There is a layer of dust, of handprints and of pawprints and of glitter on every surface in my home and I have decided to give it a new name:  it is my “Layer of Love”.

Giving it a nice name like that makes it easier to tolerate.  Clever eh?  I don’t feel so bad about the dirt now, when I consider that it was my own little munchkins who happily caused it.

happy

In the midst of the New Year’s Resolution BS of January, here are a few precepts or mantras that I intend to try harder to follow this year.  They’ve been the same for the past few years; not resolutions, just notes to me, from me, with love.

I’m not changing anything. I simply try to employ these in order to try to keep my sh*t together.

These would the Rules of Mammying if I were Queen of the World.

  1.  Embrace the Layer of Love.  Yes, our houses must be safe and generally clean, but handprints on the glass or dust on the TV aren’t really good reason to stress, are they?
  2. Let it go. The things that bother you? The things you can’t change. The people who annoy you? The opinions that upset you? Are they really worth being bothered about?  If it’s outside of your own 4 walls, it’s not important.
  3. What people think of you, is none of your business.  If people don’t like you, it’s THEM who has the problem, not you.  You won’t be everyone’s cup of tea. Stop trying.  The most important thing is that you like you. Work on that.
  4. Believe that you can.  Who says that you can’t?  Tell that committee of negative thoughts in your head to sit down and shut up.
  5. Stop Comparenting.  Comparenting is my favourite word.  It’s clever isn’t it? It’s when we compare our parenting to others.  And it’s never positive or productive, so stop it! (and especially don’t comparent yourself to Sanctimammies… another cool word eh? I should write a Parenting dictionary…)

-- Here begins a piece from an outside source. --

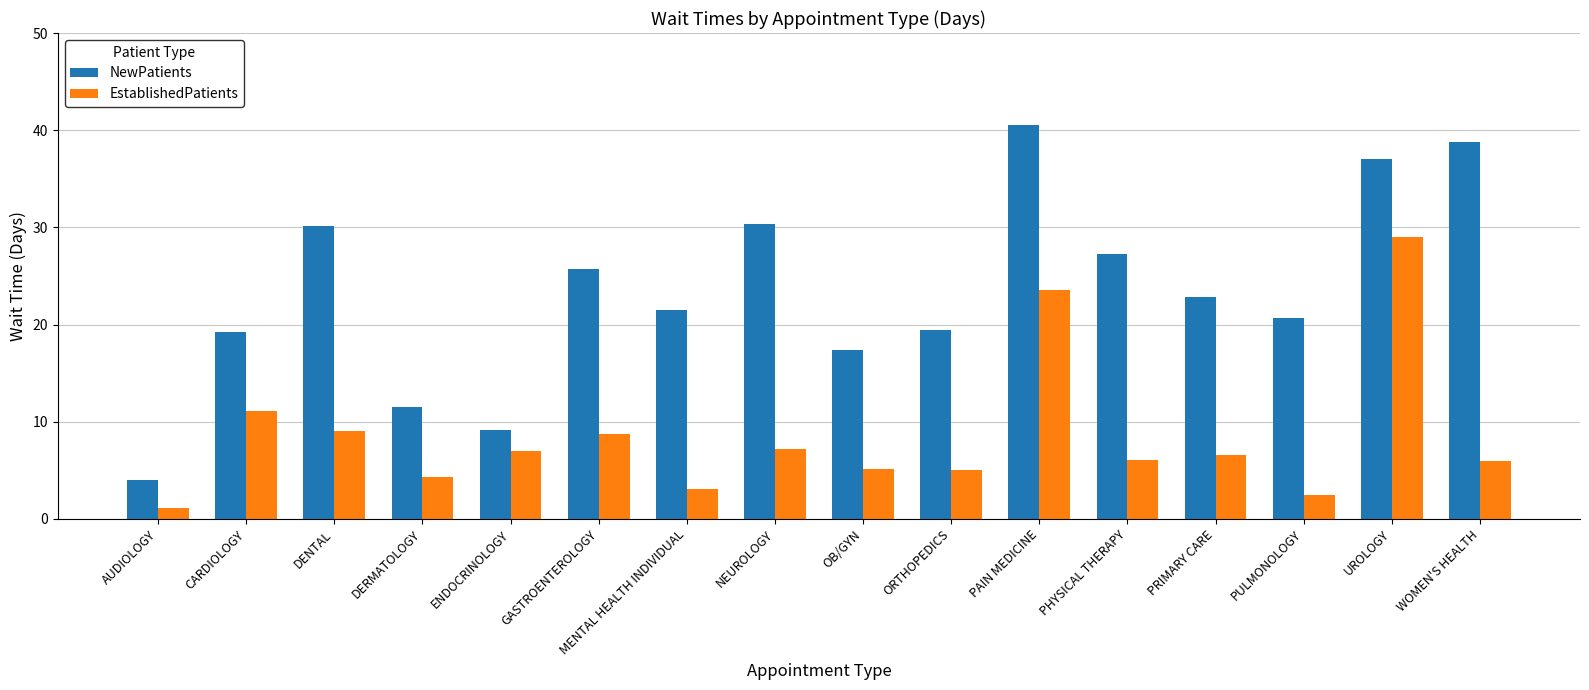

What are all the series names shown in the legend?

NewPatients, EstablishedPatients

I’m not going to change in 2020.

I’m quite happy with who and how I am already thank you.  I manage (just about!) to keep it all between the ditches just fine as I am. I will be focusing a bit more on balance.  I have a lot of plates spinning and it’s time to make them work for me a bit more, rather than me working for them.

I will continue to try to keep implementing these ideas in my daily life.

Especially the Comparenting one.  I don’t care if Shaniqua’s Mum lets her sit in the front seat.  I don’t care if Tarquin’s Mum gives him Football Special in his lunch.  I don’t care if Jezzabell’s Dad brings her to every dance class going.  Good for them.

Parent for your kids, in your home.

I hope your layer of love is only beautiful after the holidays.